The Adolescent Health Discussion Group (the former Society for Adolescent Medicine Adolescent Health Discussion List) is an interdisciplinary list "for the discussion of the health of youth, including clinical and public health issues"; however, the traffic is very light and contains announcements rather than discussion. To subscribe to the Adolescent Health list send an e-mail to listserv@uconnvm.uconn.edu with the following message in the subject header:subscribe ADHEALTH-L yourname.
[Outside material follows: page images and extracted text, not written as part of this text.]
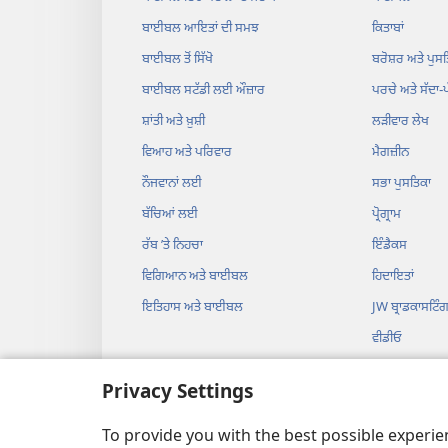
ਬਾਈਬਲ ਆਇਤਾਂ ਦੀ ਸਮਝ
ਕਿਤਾਬਾਂ
ਬਾਈਬਲ ਤੋਂ ਸਿੱਖੋ
ਬਰੋਸ਼ਰ ਅਤੇ ਪੁਸਤ
ਬਾਈਬਲ ਸਟੱਡੀ ਲਈ ਔਜ਼ਾਰ
ਪਰਚੇ ਅਤੇ ਸੱਦਾ-
ਸ਼ਾਂਤੀ ਅਤੇ ਖ਼ੁਸ਼ੀ
ਲੜੀਵਾਰ ਲੇਖ
ਵਿਆਹ ਅਤੇ ਪਰਿਵਾਰ
ਮੈਗਜ਼ੀਨ
ਨੌਜਵਾਨਾਂ ਲਈ
ਸਭਾ ਪੁਸਤਿਕਾ
ਬੱਚਿਆਂ ਲਈ
ਪ੍ਰੋਗ੍ਰਾਮ
ਰੱਬ ʼਤੇ ਨਿਹਚਾ
ਇੰਡੈਕਸ
ਵਿਗਿਆਨ ਅਤੇ ਬਾਈਬਲ
ਹਿਦਾਇਤਾਂ
ਇਤਿਹਾਸ ਅਤੇ ਬਾਈਬਲ
JW ਬ੍ਰਾਡਕਾਸਟਿੰ
ਵੀਡੀਓ
ਸੰਗੀਤ
Privacy Settings
ਆਡੀਓ ਡਰਾਮੇ
ਆਡੀਓ ਬਾਈਬਲ
To provide you with the best possible experi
While I monitored this list over several months, most of the posts to the ADHEALTH-L list were from the Center for Health and Health Care in Schools (http://www.healthinschools.org), a comprehensive and current site on school health.

 

Web Sites About Adolescent Health

Professional, government, and commercial adolescent health Web sites are plentiful, but a few stand out as particularly informative. A good place to begin is the site for the AMA's Adolescent Health Resources:http://www.ama-assn.org/ama/pub/category/1981.html. The site includes the Healthy People 2010 adolescent objectives, preventive care, hot topics such as "bullying," and a list of comprehensive, annotated, and well-maintained resource links (e.g., American College Health Association, Society for Adolescent Medicine, and the Maternal and Child Health Bureau-sponsored Partners in Program Planning for Adolescent Health [PIPPAH]).

 

A unique site is the Adolescent Health Transition Project (AHTP). The AHTP is designed to "smooth the transition from pediatric to adult health care for adolescents with special health care needs (chronic illnesses, physical or developmental disabilities)," and the site includes valuable strategies and actual tools to promote adolescent autonomy. Find it at http://www.depts.washington.edu/healthtr.

 

The "Band-Aides & Blackboards: Teens" site (http://www.faculty.fairfield.edu/fleitas/contteen.html) is designed for teens themselves; however, professionals can learn the perceptions and needs of teens with chronic illnesses or disabilities by reading their stories.

 

One valuable site for obtaining adolescent health statistics is the ChildStatsGov: Forum on Child and Family Statistics (http://childstats.gov); search for "adolescent."

 

For those interested in adolescent health, an opportunity is waiting for you to bring discussions to the ADHEALTH list, or to start a nursing discussion list on adolescent health! Having initiated a nursing discussion list (perinatal nursing discussion list), I can attest to the great rewards that can result from such an endeavor on behalf of nurses in your specialty.

 

Surprisingly, there are no active nursing discussion lists focused entirely on adolescent healthcare issues. This is your opportunity to start one!